[Information given]
<<<<

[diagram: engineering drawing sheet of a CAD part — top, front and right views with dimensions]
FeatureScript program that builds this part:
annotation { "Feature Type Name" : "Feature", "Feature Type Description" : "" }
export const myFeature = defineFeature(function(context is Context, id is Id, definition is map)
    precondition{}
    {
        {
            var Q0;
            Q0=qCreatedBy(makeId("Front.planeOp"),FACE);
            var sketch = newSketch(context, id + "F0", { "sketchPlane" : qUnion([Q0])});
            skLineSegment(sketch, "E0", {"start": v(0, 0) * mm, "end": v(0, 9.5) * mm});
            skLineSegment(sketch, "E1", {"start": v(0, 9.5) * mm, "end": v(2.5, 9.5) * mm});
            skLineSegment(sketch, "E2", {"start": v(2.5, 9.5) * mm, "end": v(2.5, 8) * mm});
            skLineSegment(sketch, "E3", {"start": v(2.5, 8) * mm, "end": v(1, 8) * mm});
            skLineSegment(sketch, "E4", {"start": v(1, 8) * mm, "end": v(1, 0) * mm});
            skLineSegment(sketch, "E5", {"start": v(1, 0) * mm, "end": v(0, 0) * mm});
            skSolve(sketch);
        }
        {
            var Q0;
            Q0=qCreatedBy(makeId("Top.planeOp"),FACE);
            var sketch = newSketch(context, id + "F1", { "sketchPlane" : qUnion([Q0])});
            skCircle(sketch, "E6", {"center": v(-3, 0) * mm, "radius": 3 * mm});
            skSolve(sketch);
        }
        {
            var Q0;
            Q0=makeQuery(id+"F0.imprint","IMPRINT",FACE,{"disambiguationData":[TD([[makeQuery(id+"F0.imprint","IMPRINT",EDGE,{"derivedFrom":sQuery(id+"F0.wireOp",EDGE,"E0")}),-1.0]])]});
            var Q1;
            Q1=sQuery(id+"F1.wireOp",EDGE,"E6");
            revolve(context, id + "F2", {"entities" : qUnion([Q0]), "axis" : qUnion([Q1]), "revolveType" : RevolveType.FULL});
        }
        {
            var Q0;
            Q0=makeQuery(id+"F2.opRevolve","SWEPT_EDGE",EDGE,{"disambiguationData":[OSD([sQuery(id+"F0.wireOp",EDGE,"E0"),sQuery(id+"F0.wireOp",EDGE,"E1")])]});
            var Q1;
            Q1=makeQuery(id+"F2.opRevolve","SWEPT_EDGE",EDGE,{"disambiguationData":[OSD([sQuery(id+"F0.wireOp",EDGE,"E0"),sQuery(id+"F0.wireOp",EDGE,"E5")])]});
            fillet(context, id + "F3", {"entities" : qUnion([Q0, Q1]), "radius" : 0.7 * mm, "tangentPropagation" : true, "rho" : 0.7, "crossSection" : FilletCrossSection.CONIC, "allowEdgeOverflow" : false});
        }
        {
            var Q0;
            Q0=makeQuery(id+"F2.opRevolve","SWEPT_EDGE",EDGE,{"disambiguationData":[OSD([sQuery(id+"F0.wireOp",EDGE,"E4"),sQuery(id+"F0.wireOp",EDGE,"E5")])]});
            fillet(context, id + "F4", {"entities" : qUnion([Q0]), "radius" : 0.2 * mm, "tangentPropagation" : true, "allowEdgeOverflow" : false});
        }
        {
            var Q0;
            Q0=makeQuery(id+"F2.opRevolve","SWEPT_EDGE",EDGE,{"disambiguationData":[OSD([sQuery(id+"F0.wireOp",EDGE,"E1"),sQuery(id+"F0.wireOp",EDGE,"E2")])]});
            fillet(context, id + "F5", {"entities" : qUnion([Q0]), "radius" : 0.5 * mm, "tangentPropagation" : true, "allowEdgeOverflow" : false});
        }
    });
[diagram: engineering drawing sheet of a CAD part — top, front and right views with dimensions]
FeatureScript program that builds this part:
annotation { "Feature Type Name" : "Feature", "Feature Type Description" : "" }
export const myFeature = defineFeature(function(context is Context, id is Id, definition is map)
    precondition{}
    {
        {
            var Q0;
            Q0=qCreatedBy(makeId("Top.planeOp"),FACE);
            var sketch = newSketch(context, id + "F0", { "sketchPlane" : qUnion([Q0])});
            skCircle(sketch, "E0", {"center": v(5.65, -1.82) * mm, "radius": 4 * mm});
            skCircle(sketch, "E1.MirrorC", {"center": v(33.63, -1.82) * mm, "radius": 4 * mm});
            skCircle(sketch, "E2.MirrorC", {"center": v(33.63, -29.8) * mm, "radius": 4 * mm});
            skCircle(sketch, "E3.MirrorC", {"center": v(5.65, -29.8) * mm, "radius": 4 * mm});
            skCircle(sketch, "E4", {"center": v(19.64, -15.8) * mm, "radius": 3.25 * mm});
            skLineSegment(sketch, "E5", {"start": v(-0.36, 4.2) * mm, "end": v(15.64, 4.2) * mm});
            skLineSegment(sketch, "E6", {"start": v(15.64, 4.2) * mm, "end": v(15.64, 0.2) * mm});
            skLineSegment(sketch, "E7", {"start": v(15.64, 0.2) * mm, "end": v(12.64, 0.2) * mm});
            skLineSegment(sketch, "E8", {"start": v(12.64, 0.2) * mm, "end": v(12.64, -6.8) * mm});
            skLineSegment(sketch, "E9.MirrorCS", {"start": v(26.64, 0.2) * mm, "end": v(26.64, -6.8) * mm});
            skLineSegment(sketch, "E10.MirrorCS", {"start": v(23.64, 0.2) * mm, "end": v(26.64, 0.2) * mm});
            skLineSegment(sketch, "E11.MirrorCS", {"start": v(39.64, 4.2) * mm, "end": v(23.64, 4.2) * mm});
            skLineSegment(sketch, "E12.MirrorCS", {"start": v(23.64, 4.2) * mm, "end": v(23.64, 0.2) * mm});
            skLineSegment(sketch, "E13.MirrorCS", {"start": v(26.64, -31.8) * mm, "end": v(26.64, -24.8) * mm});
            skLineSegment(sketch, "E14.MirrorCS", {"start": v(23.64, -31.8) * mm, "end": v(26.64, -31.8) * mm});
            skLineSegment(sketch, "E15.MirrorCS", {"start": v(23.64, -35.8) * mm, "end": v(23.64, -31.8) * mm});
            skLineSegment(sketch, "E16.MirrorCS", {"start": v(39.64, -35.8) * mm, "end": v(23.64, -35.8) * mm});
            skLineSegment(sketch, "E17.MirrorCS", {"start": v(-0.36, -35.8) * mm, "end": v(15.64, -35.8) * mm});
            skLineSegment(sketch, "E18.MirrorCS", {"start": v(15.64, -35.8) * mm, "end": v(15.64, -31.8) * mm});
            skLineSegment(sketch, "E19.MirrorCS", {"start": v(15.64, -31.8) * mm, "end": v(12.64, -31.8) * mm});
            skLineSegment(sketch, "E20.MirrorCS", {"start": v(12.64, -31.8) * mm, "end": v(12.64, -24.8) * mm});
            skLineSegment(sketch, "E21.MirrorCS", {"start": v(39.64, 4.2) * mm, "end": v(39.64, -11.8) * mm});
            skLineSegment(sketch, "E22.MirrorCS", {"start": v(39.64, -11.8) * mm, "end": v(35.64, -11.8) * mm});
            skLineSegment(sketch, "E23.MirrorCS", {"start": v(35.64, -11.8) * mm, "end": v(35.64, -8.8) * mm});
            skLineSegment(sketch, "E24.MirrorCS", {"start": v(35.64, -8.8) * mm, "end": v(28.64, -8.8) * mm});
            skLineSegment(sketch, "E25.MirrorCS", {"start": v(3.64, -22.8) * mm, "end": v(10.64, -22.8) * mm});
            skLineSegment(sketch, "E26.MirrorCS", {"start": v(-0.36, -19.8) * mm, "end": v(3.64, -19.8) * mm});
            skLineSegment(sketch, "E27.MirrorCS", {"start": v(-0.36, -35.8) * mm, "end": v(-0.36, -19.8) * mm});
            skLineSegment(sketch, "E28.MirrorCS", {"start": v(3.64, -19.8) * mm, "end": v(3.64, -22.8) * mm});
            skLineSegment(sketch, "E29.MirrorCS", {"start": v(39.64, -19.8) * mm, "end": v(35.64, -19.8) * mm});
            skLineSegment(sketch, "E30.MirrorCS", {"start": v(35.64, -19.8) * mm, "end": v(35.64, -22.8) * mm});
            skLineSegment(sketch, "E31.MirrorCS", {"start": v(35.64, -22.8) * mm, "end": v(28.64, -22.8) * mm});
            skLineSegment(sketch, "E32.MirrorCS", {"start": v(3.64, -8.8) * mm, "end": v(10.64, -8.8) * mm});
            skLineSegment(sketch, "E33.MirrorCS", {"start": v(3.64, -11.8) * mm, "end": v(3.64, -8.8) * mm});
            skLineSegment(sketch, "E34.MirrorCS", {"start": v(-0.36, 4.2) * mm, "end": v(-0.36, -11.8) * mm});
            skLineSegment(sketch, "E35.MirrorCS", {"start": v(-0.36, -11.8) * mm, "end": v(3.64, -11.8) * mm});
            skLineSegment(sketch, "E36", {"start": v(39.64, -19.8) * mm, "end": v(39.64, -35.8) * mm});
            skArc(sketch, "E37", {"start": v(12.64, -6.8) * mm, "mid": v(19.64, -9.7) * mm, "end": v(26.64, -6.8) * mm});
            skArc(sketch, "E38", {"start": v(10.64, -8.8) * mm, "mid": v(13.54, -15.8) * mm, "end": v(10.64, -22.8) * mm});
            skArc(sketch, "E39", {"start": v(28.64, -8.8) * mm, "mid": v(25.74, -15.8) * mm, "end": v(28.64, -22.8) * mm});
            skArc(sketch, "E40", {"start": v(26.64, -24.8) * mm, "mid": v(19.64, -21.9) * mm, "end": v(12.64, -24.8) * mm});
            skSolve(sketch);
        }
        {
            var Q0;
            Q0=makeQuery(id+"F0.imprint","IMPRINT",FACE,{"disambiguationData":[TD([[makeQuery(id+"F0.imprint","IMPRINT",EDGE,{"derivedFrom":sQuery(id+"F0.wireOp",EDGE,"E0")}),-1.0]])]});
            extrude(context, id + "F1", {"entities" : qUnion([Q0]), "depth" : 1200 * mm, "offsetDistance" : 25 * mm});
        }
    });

>>>>

[What is required] Pick out every line in the records above that contains the string "false", matching case, and copy each one in full.

[Result of the exercise]
            fillet(context, id + "F3", {"entities" : qUnion([Q0, Q1]), "radius" : 0.7 * mm, "tangentPropagation" : true, "rho" : 0.7, "crossSection" : FilletCrossSection.CONIC, "allowEdgeOverflow" : false});
            fillet(context, id + "F4", {"entities" : qUnion([Q0]), "radius" : 0.2 * mm, "tangentPropagation" : true, "allowEdgeOverflow" : false});
            fillet(context, id + "F5", {"entities" : qUnion([Q0]), "radius" : 0.5 * mm, "tangentPropagation" : true, "allowEdgeOverflow" : false});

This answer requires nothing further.